THE surge of lambs into the saleyards has put pressure on prices forcing some markets to lose ground for the fifth week in a row.
Eastern States lamb supply bounced 19 per cent last week to 170,536 head according to Meat and Livestock Australia (MLA).
Much of the rise was driven by NSW yardings as supply in South Australia and Victoria has been much tighter.
In NSW last week the yardings rose to 134,160 head which was 23pc more lambs than the week before.
At Dubbo on Monday the lamb supply hit 44,000 head which was up another 4000 lambs on the week before.
The National Livestock Repor-ting Service (NLRS) said supply this week was expected to be much higher at Dubbo, but rain leading up to the sale reduced the final figure offered for auction.
Likewise at Wagga Wagga last Thursday lamb pennings surged to 43,300 head which was up about 15,300 lamb on the week before.
The yarding at Wagga was described as a typical mixed quality winter penning.
There were increased supplies of dry longer-wool lambs which were discounted heavily across all weight categories, the NLRS reported
On Tuesday evening the Eastern States Trade Lamb Indicator (ESTLI) was on 495 cents a kilogram (carcase weight).
This is about 50c/kg lower than the same time last week and 90/kg less than a month ago.
MLA said last Thursday when the Eastern States Restocker Lamb Indicator hit 433c/kg it was at its lowest level since February.

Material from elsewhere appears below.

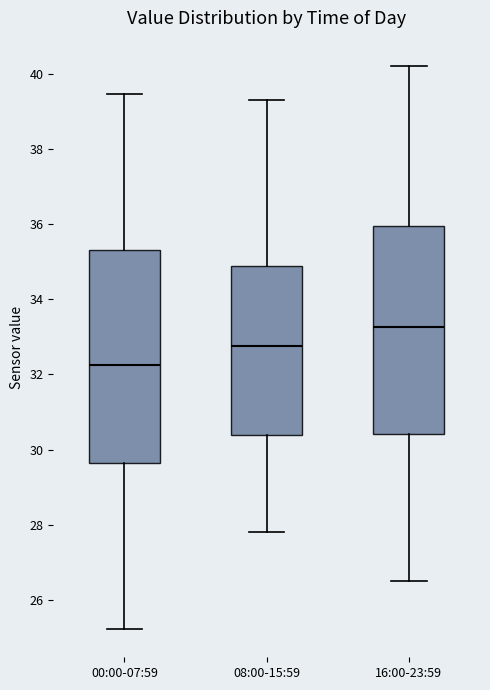

Where is the upper edge of the box for 16:00-23:59 on the y-axis? The values are not printed on the chart, so give them approximately, as read against the axis.

36.0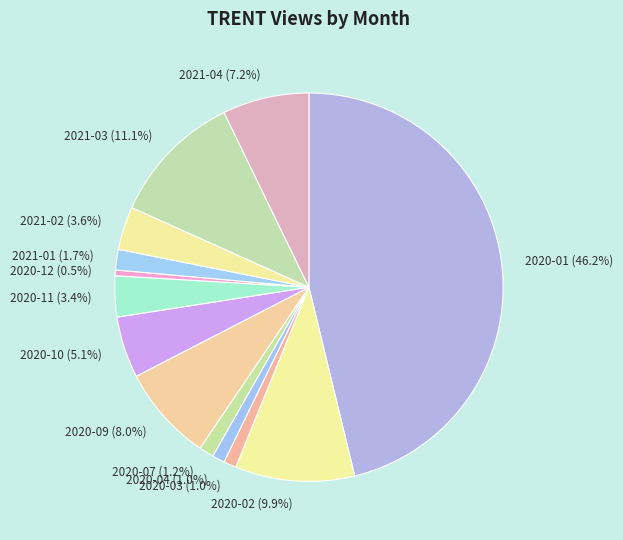

The 2020-03 slice represents 1% of the pie. True or false?

True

Mecardo analyst Augusto Semmelroth said it seemed lamb markets had embarked on the seasonal downtrend slightly earlier this year.

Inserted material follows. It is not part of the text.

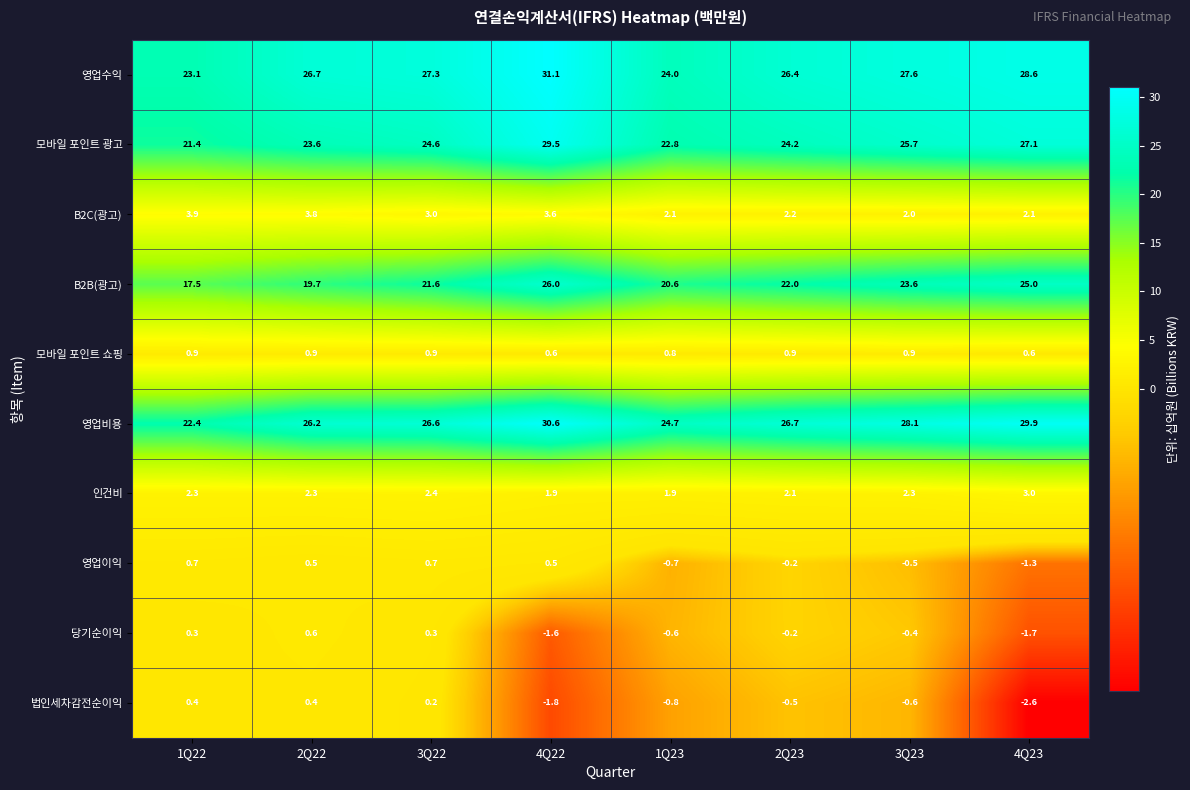

What is the maximum value shown in the chart?

31.1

“Given the solid autumn break in central NSW, Victoria and SA, and sustained high prices, it looks like producers are opting to cash in at those prices sooner rather than later,” Mr Semmelroth said.

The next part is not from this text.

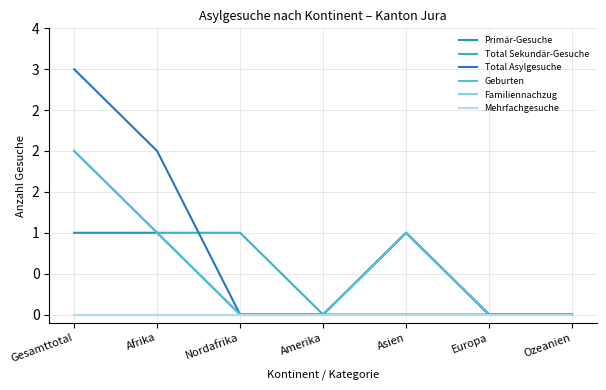

What is the label of the 3rd point from the left?

Nordafrika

“That scenario might also be exacerbated by the ongoing uncertainty regarding El Niño.”
While the price falls have not been extreme, Mr Semmelroth said the ESTLI had still eased 60c/kg, or 10pc, from the highs seen in early June, to reach 531c/kg last Friday.
“Although lamb yardings continue to decline in Victoria, reaching the lowest level for this year with only 24,583 head yarded, saleyard throughput has been on the way up in NSW since the start of June,” he said.
He said tracking supply and price trends in the next couple of weeks would be critical to decide whether to sell lambs now or wait until January next year.
“We could well see a scenario where slaughterings are brought forward this year, which could lead to a supply shock in early 2015,” he said.
Lamb fever at Wagga
YATHELLA prime lamb producer Noel Leahy, “Glenavon”, has sold the bulk of his heavy lambs and will prepare suckers for the coming spring.
Mr Leahy has been riding the waves of the market during the past fortnight and sold the heavier draft of his second-cross Dorset lambs at the Wagga Wagga saleyards on July 17.
They averaged 65 kilograms and sold to a top of $184.
The prime market topped at $196 in Wagga on July 17 when 28,000 lambs and 7000 sheep were yarded.
Mr Leahy sold the lighter lot of the draft at last Thursday’s sale when the market dropped due to a massive yarding of 43,300 lambs.
The market was back about $20 for his lot which averaged $136, Mr Leahy said.
“I think the market’s hit its peak and will start coming back a bit.”